North Carolina’s controversial method of grading its schools—which includes dishing out “D” or “F” grades to designated “low-performing schools”—failed to find a single defender at a forum of educators, lobbyists and activists Monday night in Raleigh.
The meeting, led by the Public School Forum of N.C., a research and policy group in Raleigh, centered on identification of low-performing schools, a system that hinges heavily on test scores.
Most who spoke Monday said the formula should focus more on student growth in test scores, so as not to unfairly penalize schools with a challenging student body.
Currently, 80 percent of a school’s performance grade is determined by test scores. The remaining 20 percent keys upon students’ academic growth.
Many who spoke Monday suggested reversing that ratio, or favored a 50-50 split between test scores and growth.
Research has shown that socioeconomic status is one of the greatest predictors of academic performance. And with many schools in North Carolina overseeing a student body comprised largely of students receiving free or reduced lunch, advocates say student growth is a greater measure of a school’s performance than its testing scores.
“The negativity that comes with that low-performing status pushes back on us,” added Rusty Hall, one of several award-winning principals at low-performing schools who spoke on Monday’s panel. Hall is the principal at Old Town Elementary in Winston-Salem, a school with 100 percent of its students receiving free or reduced lunch.

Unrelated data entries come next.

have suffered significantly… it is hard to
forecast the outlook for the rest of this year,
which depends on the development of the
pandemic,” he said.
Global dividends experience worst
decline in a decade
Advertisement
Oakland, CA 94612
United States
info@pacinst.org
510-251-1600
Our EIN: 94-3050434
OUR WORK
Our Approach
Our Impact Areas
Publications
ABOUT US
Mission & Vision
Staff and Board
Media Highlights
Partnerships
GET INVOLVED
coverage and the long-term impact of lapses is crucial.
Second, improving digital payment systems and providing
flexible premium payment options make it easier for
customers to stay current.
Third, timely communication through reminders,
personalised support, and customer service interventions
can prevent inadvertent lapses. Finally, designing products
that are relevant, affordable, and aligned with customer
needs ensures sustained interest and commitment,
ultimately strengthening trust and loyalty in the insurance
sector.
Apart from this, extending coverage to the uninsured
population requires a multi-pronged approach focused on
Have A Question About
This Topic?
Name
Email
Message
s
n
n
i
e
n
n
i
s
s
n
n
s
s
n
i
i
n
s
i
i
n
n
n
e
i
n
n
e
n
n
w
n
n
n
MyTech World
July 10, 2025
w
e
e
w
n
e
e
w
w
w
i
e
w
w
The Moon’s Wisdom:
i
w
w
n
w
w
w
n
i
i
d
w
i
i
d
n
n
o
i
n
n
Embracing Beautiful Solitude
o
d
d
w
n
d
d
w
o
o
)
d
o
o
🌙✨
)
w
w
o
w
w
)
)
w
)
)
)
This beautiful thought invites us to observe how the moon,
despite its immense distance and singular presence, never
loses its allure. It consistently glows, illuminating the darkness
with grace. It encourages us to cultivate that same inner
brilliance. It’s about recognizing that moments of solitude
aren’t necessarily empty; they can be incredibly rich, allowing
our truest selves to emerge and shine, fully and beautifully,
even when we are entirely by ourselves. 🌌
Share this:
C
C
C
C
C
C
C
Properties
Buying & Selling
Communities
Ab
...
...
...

Hall, like several educators who spoke Monday, said the “low-performing” designation makes teacher recruiting extremely difficult, adding that better teacher pay is just one of many ideas for improving the environment for such teachers.
“I think the pay is related to respect,” said Hall. “And the way teachers are paid, it doesn’t feel respectful.”
Monday’s panel also included Carrie Tulbert of Concord Middle School in Cabarrus County, Kristy Thomas of Rock Rest Elementary in Union County and Jacqueline Williams of Pittman Elementary in Halifax County. The panel was moderated by Rep. Graig Meyer, a Democrat from Orange County and outspoken schools supporter in the legislature.
Monday’s forum was originally scheduled to include a discussion of N.C. Rep. Rob Bryan’s controversial proposal for achievement school districts, legislation that could hand over control of chronically low-performing schools to for-profit charter operators.
But with lawmakers expecting a new draft of Bryan’s achievement school district legislation as soon as next week, organizers opted to hold off on the discussion.
Meanwhile, Tulbert said Monday that legislators in Raleigh need to show some patience. It takes time and resources to turn around low-performing schools, she said.
“When your kids come to you and can’t multiply regular numbers, they’re going to have a hard time multiplying fractions,” said Tulbert.
Williams said “human capital” may be one of the most important factors in creating change at a school. “It’s not fair for a teacher to have 29 fourth-graders,” said Williams.
Thomas advocated for greater flexibility in low-performing schools, arguing that educators should be given leverage to “take some risks” when dealing with students who have struggled to respond in classrooms.
“At the end of the day, all our kids care about is that there’s a teacher in the classroom and that teacher cares about them,” said Thomas.